El jueves día 9 de octubre el Parlamento de Cataluña rechazó una propuesta para eliminar las subvenciones públicas a los partidos políticos, que suman unos 19 millones de euros anuales. 122 votos en contra 13 a favor.( Si hablamos del Congreso de los Diputados , allí se reparten 53 millones de euros. para el mismo fin https://www.boe.es/diario_boe/txt.php?id=BOE-A-2025-7942). La noticia, encierra una ironía tan antigua como la política misma: quienes votan sobre el dinero público, rara vez se aplican a sí mismos la austeridad que recomiendan al resto.

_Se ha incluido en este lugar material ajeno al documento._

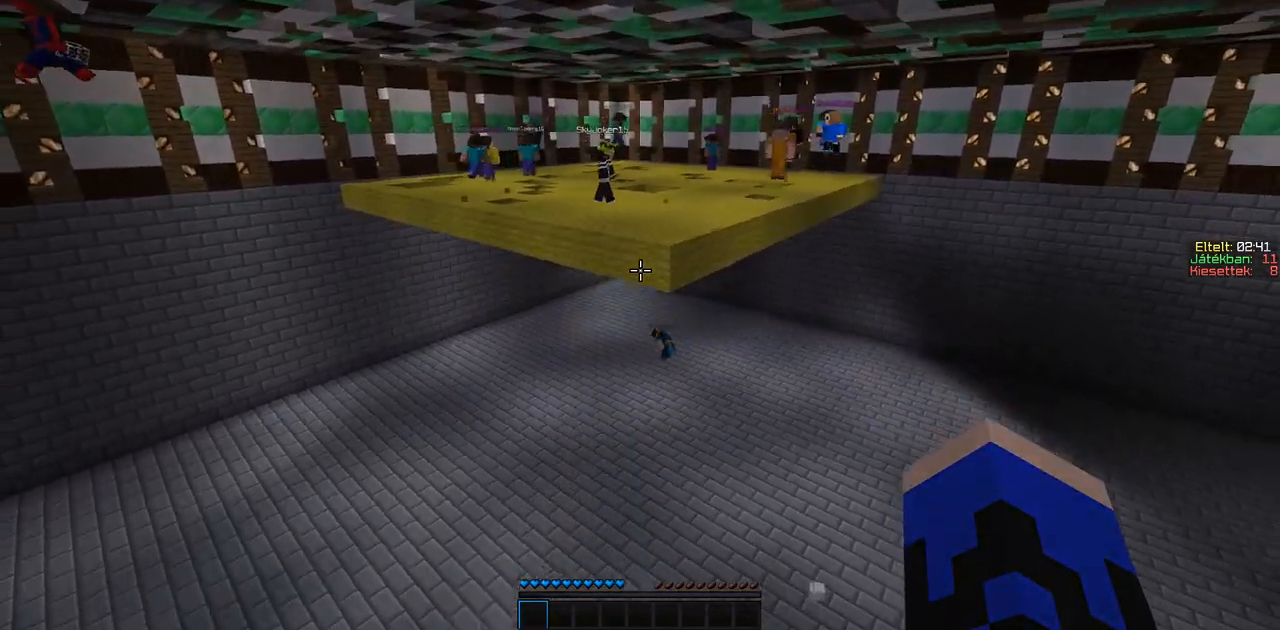
{"keys": ["w"], "events": [[400, "w", "down"]]}
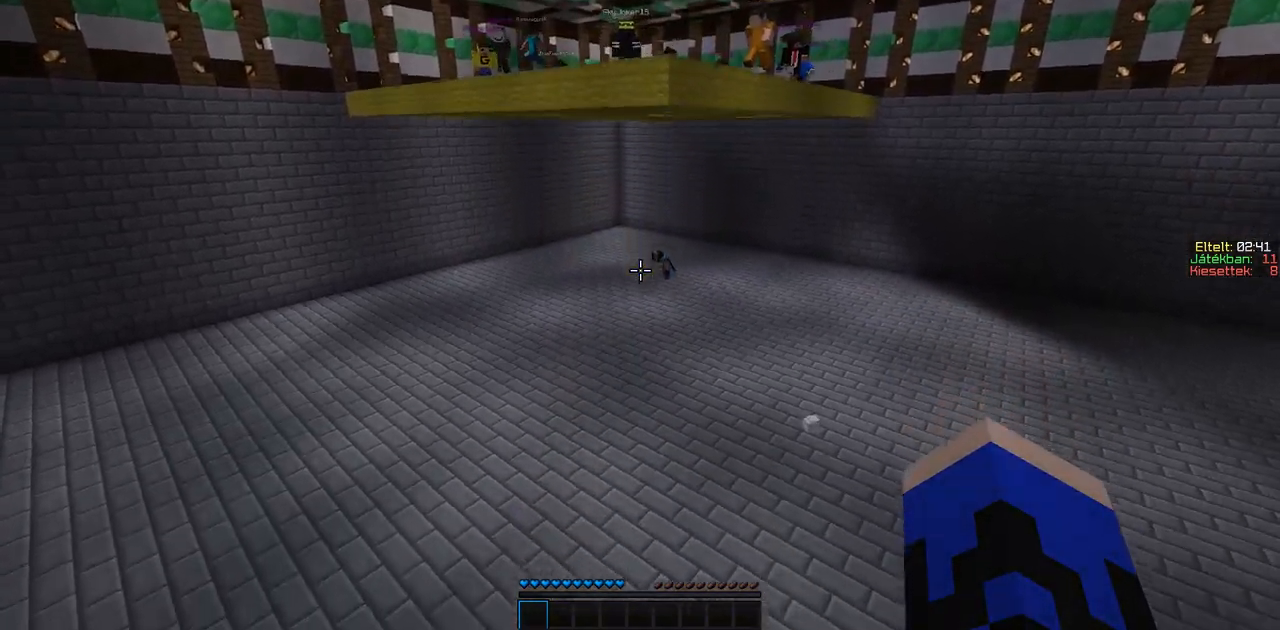
{"keys": ["w"], "events": []}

La sociedad percibe que los mismos que predican sacrificios blindan sus propios privilegios. Mientras se recortan becas, sanidad o ayudas culturales, los partidos se declaran indispensables, como si fueran sacerdotes de un templo que solo ellos pueden sostener. La fe ciudadana se desmorona. La distancia entre representantes y representados se parece cada vez más a un abismo: un Parlamento que se protege de la intemperie social con una gruesa capa de subvenciones, mientras fuera arrecia el malestar. La escena tiene un sabor casi teatral. Los diputados, con gesto solemne, levantando la mano para decir “no” a la austeridad, no del pueblo, sino de sí mismos. La política catalana, tan propensa al dramatismo, nos regala otra escena de realismo irónico: el aplauso unánime al sacrificio... siempre que sea ajeno.
Los partidos se han transformado, con el tiempo, en agencias de colocación perfectamente legales, pero moralmente incómodas. Su legitimidad jurídica es indiscutible; su legitimidad ética, cada vez más frágil. Porque cuando una estructura política vive del presupuesto público, su prioridad deja de ser el ciudadano y pasa a ser la supervivencia de su propio aparato.
La democracia se financia para ser libre, pero esa misma financiación la encadena a la inercia. Las subvenciones, que nacieron para evitar la corrupción, acaban generando clientelas. No hablamos ya de sobres en negro, sino de fidelidades en gris: nombramientos cruzados, asesores de confianza, cargos que se heredan como si fueran feudos medievales. Mientras se celebra la pluralidad de ideas, se castiga la disidencia interna; mientras se invoca el “servicio público”, se reparten cargos como si fueran favores; mientras se habla de vocación, se administra una nómina. El ideal político, aquel impulso de transformar el mundo, queda reducido a un expediente y un sueldo.
¿Y la ética? Ah, ese espejo incómodo. La ética nos devuelve una imagen poco heroica: los partidos compitiendo no por ideales, sino por presupuesto. Es la versión institucional del “quítate tú para ponerme yo”, solo que con factura oficial y firma del interventor. La política, que debería ser el arte de lo posible, se convierte así en el arte de mantenerse.
¿Y la libertad? Ah, esa palabra gastada. La libertad en los partidos subvencionados se parece al aire acondicionado en un despacho oficial: existe, pero depende de quién tenga el mando. Sin riesgo económico, sin verdadera competencia y con financiación garantizada, la política corre el peligro de convertirse en un ritual sin alma, donde las ideas no se debaten, se gestionan.
Quizás ha llegado el momento de preguntarse si subvencionar la política es fortalecerla o debilitarla. Porque la independencia —como la dignidad— no se compra ni se asigna en un presupuesto. Se conquista. Y, cuando los partidos se transforman en oficinas de empleo, la democracia corre el riesgo de convertirse en lo que nunca debió ser: una empresa sin espíritu, sostenida por el contribuyente y vacía de ciudadanos.